Nostalgic Posts That Are Popular on Facebook
And so we find the “blue social” inundated with horrifying posts, full of misleading messages and false or partial information. Women sunbathing, presumably in the mid-80s, “when there were no cell phones, cosmetic retouching and TikTok”, happy families riding around in fours on a Vespa “Other times” (and thank goodness…); and again: “We who… the large families of the past, one eats, everyone eats”; “When you drove your car straight to the beach… times that will never return (and little hands clapping). The theme “old-fashioned vacations” inspires the most shared post in recent months, present on dozens of pages accompanied by photos from family albums, because evidently Facebook knows well that fewer and fewer Italians can afford to go on vacation and those who can only take a couple of weeks off at most.
And then let’s make way for the artificial memory: “Once upon a time – we read in the post that rightly begins with the words of a fairy tale – there was a summer vacation that lasted two to three months. It had an obsolete and disused name, ‘la villeggiatura’. Many even left at the beginning of June or early July and returned in mid-September. The highway was a row of Fiat 850, 600, 1100, 127, 500 and 128, Beetles and Prinz. No one cared at all who had a BMW, Mercedes or Audi, because status symbols didn’t exist back then. Everything was simpler and more real”. The text continues with a quantity of inaccuracies, idiocies and clichés that would make Matteo Salvini’s social media managers pale, from the “cleanest sea” to Italy being the “third world power” (at most we were the fifth for a couple of years, from 1990 to 1991, due to a depreciation of the pound). The thesis is that today’s society sucks, that it is only appearance and that “they”, with their old polluting cars, when they were young were better than those who came later and above all were lucky enough to live in unrepeatable times. In short, a mood regulator with a touch of LSD in the form of posts on Facebook.

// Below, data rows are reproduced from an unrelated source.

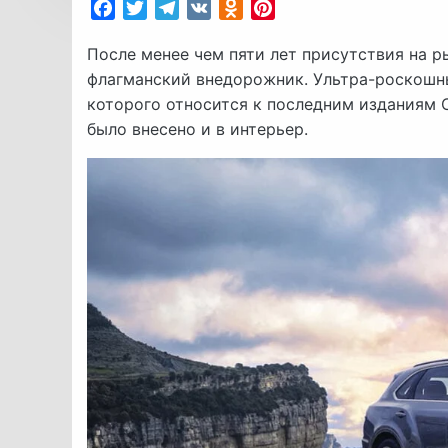
Facebook
Twitter
Telegram
VK
Odnoklassniki
Pinterest
После менее чем пяти лет присутствия на р
флагманский внедорожник. Ультра-роскошны
которого относится к последним изданиям Co
было внесено и в интерьер.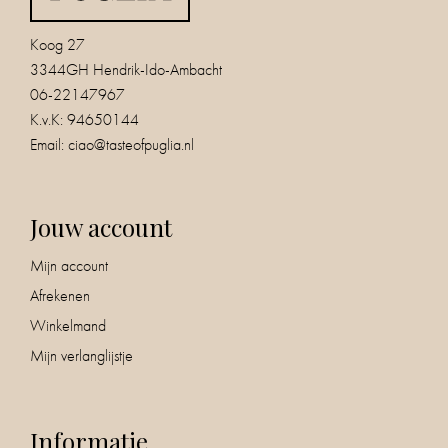
Koog 27
3344GH Hendrik-Ido-Ambacht
06-22147967
K.v.K: 94650144
Email:
ciao@tasteofpuglia.nl
Jouw account
Mijn account
Afrekenen
Winkelmand
Mijn verlanglijstje
Informatie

Why it’s wrong to make comparisons
In reality, defining some times as “better” than others is very stupid and risks running into counter narratives that can cause disturbances. Italy in those years was “the Africa of Europe”, a poor country, with skyrocketing inflation and with many families living in dramatic hygienic and sanitary conditions. Very few people took the mythological “holiday” of three or four months; life expectancy in 1960 was 69.8 years, today it is 81.5 years: before 1971 there were no CAT scans and not many mandatory vaccines, on the other hand there was polio and a very high infant mortality rate. Colonies of lice lived on children’s heads, we were surrounded by asbestos and industrial waste that poisoned us just a stone’s throw from our homes. The historic centers of cities like Naples, Bari and Palermo were off limits because they were controlled by the mafia, with people being gunned down during the day in the middle of the street. And then the Years of Lead, the State massacres, the most corrupt political class in history. In 1972, with far fewer vehicles in circulation, the deaths on the roads were more than 11 thousand (the beautiful cars of the past and the families of four on a Vespa…), in 2023 just over 3 thousand. Today’s young people live in the exaltation of appearance and status symbols, but many of their grandmothers wore useless furs. And in any case, parking your car on the beach was not nice, it was uncivilized.